A Theory of Overfitting and Underfitting in Machine Learning

Bias - Variance Tradeoff

Published in

Analytics Vidhya

6 min readMar 3, 2020

A brief introduction to Bias, Variance, Regularisation and how to choose the regularization parameter, effect of overfitting and underfitting.

It has always been hard for me to understand what this term represents. But, its very easy, Whenever I think I came across only one definition High bias causes under-fitting and high variance causes over-fitting . It’s necessary to understand Bias and Variance as Its quite an important concept in setting the hyperparameters to solve the problem.

In machine learning , the bias–variance tradeoff is the property of a set of predictive models whereby models with a lower bias in parameter estimation have a higher variance of the parameter estimates across samples , and vice versa. The bias–variance problem is the conflict in trying to simultaneously minimize these two sources of error that prevent supervised learning algorithms from generalizing beyond their training set

underfit — generalised — overfit
source:coursera

What is Bias?

Bias is the simplifying assumptions made by the model to make the target function easier to approximate .It is the difference between your model’s predicted values and true values.It is the measure of how far predictions are from original value.

High bias can cause an algorithm to miss the relevant relations between features and target outputs (under-fitting).Bias is the accuracy of our predictions. A high bias means the prediction will be inaccurate

How well does the model predict the training data ?

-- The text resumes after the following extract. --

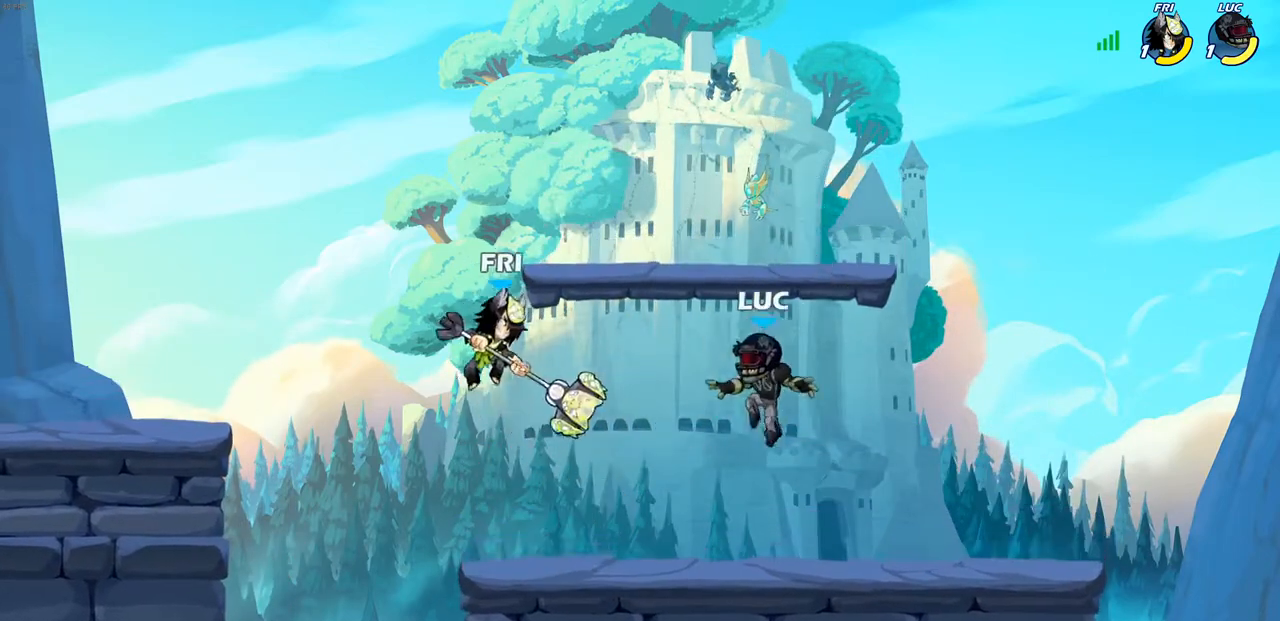
{"buttons": [], "left_stick": "center", "right_stick": "center", "events": [[117, "CROSS", "up"], [150, "left_stick", "down-left"], [167, "R2", "down"], [200, "SQUARE", "down"], [317, "R2", "up"], [317, "SQUARE", "up"], [317, "left_stick", "center"]]}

HIGH BIAS: The model doesn’t do good job of predicting the training data.(LOW accuracy on Training data). Cause : Under-fitting

LOW BIAS: The model do good job of predicting the training data.( HIGH accuracy on Train data)

What is Variance?

Variance is the measure of dispersion in a data set. In other words, it measures how spread out a data set is.

Variance is the amount that the estimate of the target function will change if different training data was used.

The model learns the noise and fluctuations of training data as underlying patterns and concepts of the data .
Noise and Fluctuations are unique to the training set
Thus the model fails when it sees new data .So performs poor on test data.

How sensitive to the training data is learned model ?

HIGH VARIANCE : Changing the training data can drastically change the learning model.The model performance is poor on test data. Cause : over-fitting

LOW VARIANCE : Changing the training data doesn’t effect much in learning model.The model performance is high on test data.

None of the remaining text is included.